TASK REQUIREMENTS ▸ Return, word for word, only the lines from the one containing "register #(.BUS_WIDTH(BUS_WIDTH)) U (link[i-1]" through the last line of the entries.

THE DATA ▸

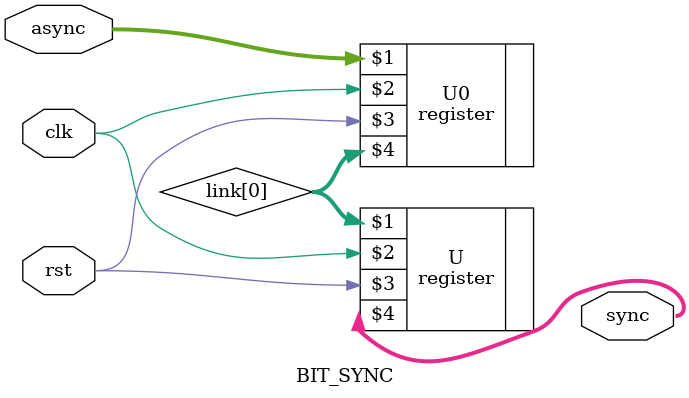
<source format=v>
`timescale 1ns / 1ps

module BIT_SYNC #(parameter BUS_WIDTH = 4 , NUM_STAGES = 2) (
	input [BUS_WIDTH - 1 : 0 ] async ,
	input clk,
	input rst,
	output [BUS_WIDTH - 1 : 0 ] sync
);


wire [BUS_WIDTH - 1:0] link [NUM_STAGES - 1 : 0];

register #(.BUS_WIDTH(BUS_WIDTH)) U0 (async , clk , rst , link [0]);

genvar i  ;

for (i=1 ; i < NUM_STAGES - 1; i=i+1) begin

 register #(.BUS_WIDTH(BUS_WIDTH)) U (link[i-1] , clk , rst , link[i] );
 
end
register #(.BUS_WIDTH(BUS_WIDTH)) U (link[NUM_STAGES - 2] , clk , rst , sync );

endmodule

</source>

RESPONSE ▸
 register #(.BUS_WIDTH(BUS_WIDTH)) U (link[i-1] , clk , rst , link[i] );
 
end
register #(.BUS_WIDTH(BUS_WIDTH)) U (link[NUM_STAGES - 2] , clk , rst , sync );

endmodule

</source>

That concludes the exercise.